PT PLN (Persero) Unit Induk Wilayah Maluku dan Maluku Utara (UIW MMU) terus menunjukkan komitmennya dalam meningkatkan kualitas pelayanan kelistrikan di wilayah timur Indonesia. Dalam rangka memperingati Hari Pelanggan Nasional (HPN) 2025, PLN secara resmi mengoperasikan 50 sistem kelistrikan selama 24 jam penuh di Maluku dan Maluku Utara.
Peresmian peningkatan jam nyala listrik secara simbolis dilakukan di enam Pembangkit Listrik Tenaga Diesel (PLTD), yaitu Waipandan, Amarsekaru, Yamtel, Jerol, Tonu Jaya, dan Tahalupu. Kapasitas layanan yang sebelumnya hanya 12 jam kini ditingkatkan menjadi 24 jam penuh. Acara peresmian yang berlangsung di Pattimura Park, Ambon, pada Sabtu (4/9) ini turut dihadiri oleh Gubernur serta para Bupati/Walikota se-Provinsi Maluku.
Mengusung tema “Pelanggan Hebat, Energi Bersahabat”, kegiatan HPN 2025 ini menjadi bentuk apresiasi PLN kepada pelanggan setia sekaligus penegasan komitmen perusahaan dalam menyediakan akses listrik yang andal dan merata.
General Manager PLN UIW MMU, Bapak John Doe, menyampaikan bahwa langkah ini merupakan bagian dari upaya berkelanjutan untuk meningkatkan taraf hidup masyarakat. “Dengan beroperasinya sistem kelistrikan selama 24 jam, kami berharap masyarakat dapat merasakan manfaat nyata, baik untuk aktivitas sehari-hari, pendidikan, maupun pertumbuhan ekonomi lokal,” ujarnya.
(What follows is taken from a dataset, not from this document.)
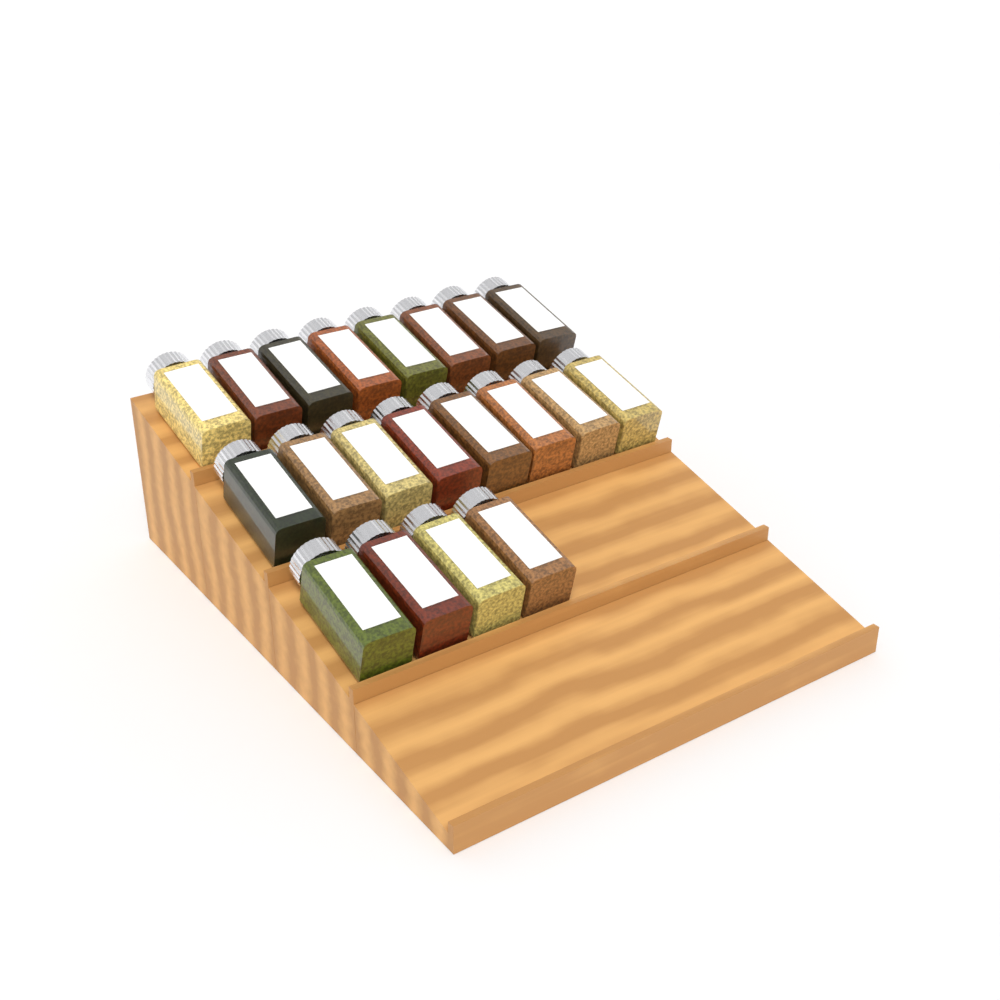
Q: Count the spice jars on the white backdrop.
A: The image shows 20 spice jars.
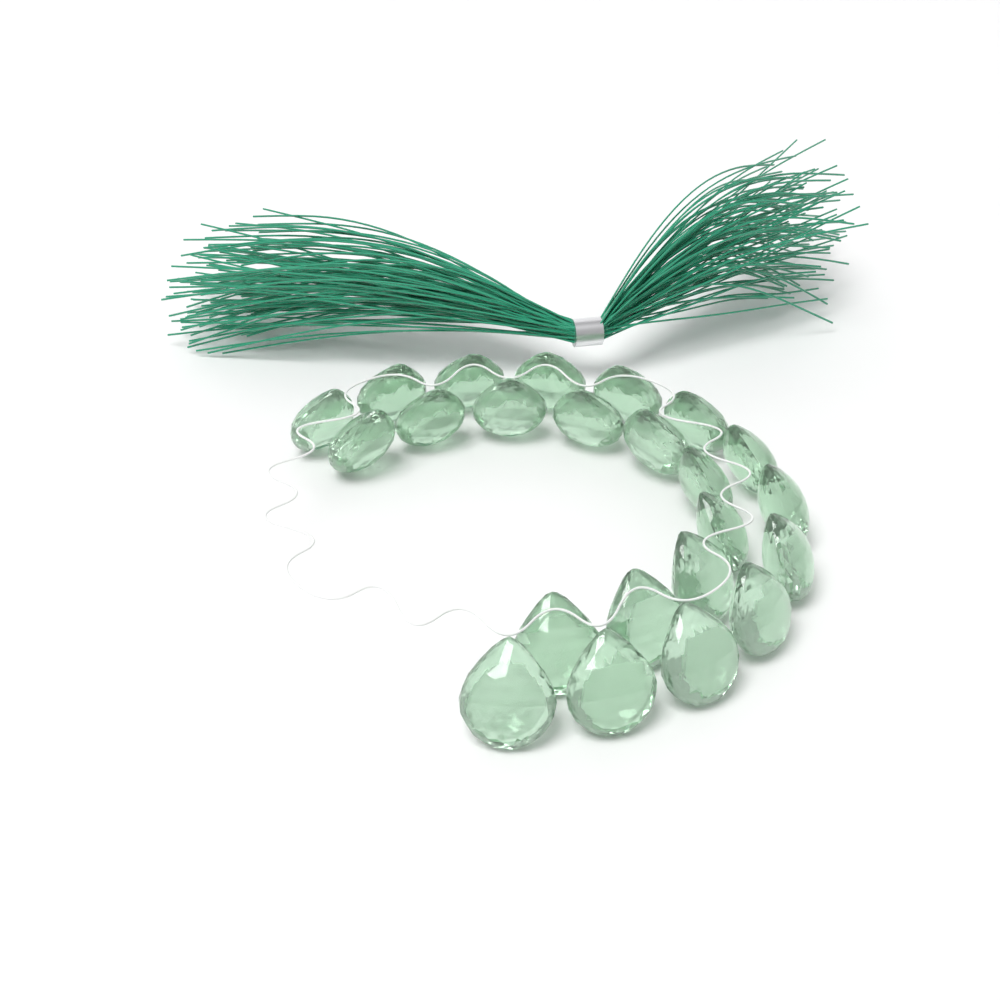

Meski menghadapi tantangan geografis dan keterbatasan infrastruktur, PLN berhasil mengatasinya melalui inovasi dan kerja keras. Kini, masyarakat di desa-desa yang terdampak bisa menikmati listrik tanpa henti, yang diharapkan dapat mendorong aktivitas ekonomi, memperlancar kegiatan pendidikan, hingga membuka peluang investasi baru di Maluku dan Maluku Utara.
Perayaan Hari Pelanggan Nasional 2025 ini menjadi momentum penting bagi PLN UIW MMU untuk menegaskan kembali dedikasinya dalam menghadirkan pelayanan terbaik, sekaligus memperkuat peran listrik sebagai penggerak pembangunan di Indonesia Timur.